Greatest Lower Bound of A - Proving it with an Axiom

[steven187]

hello all

I know this might be a simple question to ask, but i want to find other ways of proving it anyway here we go
propve that if A is a subset of R and is non empty and bounded below, then it has a greatest lower bound.

This is how i did it:

let b be a lower bound of A. then for every a an element of A b<=a so -a<=-b. now we notice that -b is an upper bound for -A, where -A={-x,x an element ofA}. since -A is non empty and it is bounded above then by the least upper bound axiom -A has a least upper bound , let's call this least upper bound -L , since -L is the least upper bound of -A, we must have -L<=-b or b<=L. and so this is true for any b which is a lower bound of A and hence L must be the greatest lower bound of A

is there another method to do this problem if not is there anyway of simplyfying this proof?

thanxs

 

[rachmaninoff]

It's the shortest proof I can think of, if you're already given the greatest upper bound axiom.

 

[M98Ranger]

Hi there,

Thank you for sharing your proof with us. Your approach is a valid and logical way to prove the existence of a greatest lower bound for a non-empty and bounded below set A. However, there is another way to prove this using the completeness axiom for the real numbers.

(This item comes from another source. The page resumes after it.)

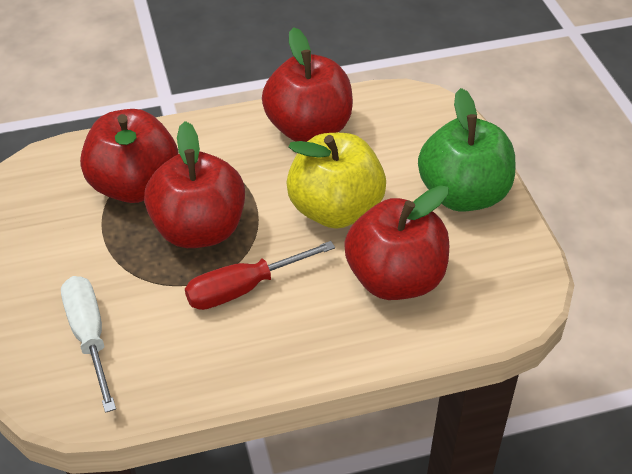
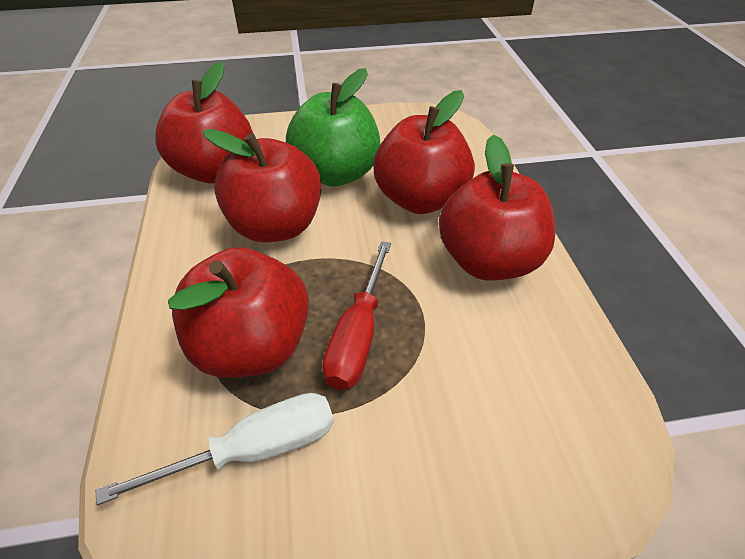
red apple: [80,109,178,203] [144,121,245,248] [262,27,353,142] [344,185,449,300] = 4 -> [155,62,253,183] [168,247,309,378] [203,129,322,242] [374,90,475,214] [439,135,556,281] = 5
yellow apple: [286,133,386,229] = 1 -> none = 0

The completeness axiom states that every non-empty subset of the real numbers that is bounded above has a least upper bound. We can use this axiom to prove the existence of a greatest lower bound for a non-empty and bounded below set A.

Let b be a lower bound of A. Then for every a ∈ A, b ≤ a. This means that b is an upper bound for the set B = {-x | x ∈ A}. Since B is non-empty and bounded above by b, by the completeness axiom, B has a least upper bound, let's call it L.

Now, we need to show that L is the greatest lower bound of A. This can be done by contradiction. Assume that there exists a lower bound b' of A such that b' > L. This means that -b' < -L and since -L is the least upper bound of B, we have -L ≤ -b'. This leads to b' ≤ L, which contradicts our initial assumption. Therefore, L must be the greatest lower bound of A.

In summary, we can prove the existence of a greatest lower bound of A by using the completeness axiom for the real numbers. This proof is similar to yours, but it might be viewed as simpler and more direct. I hope this helps!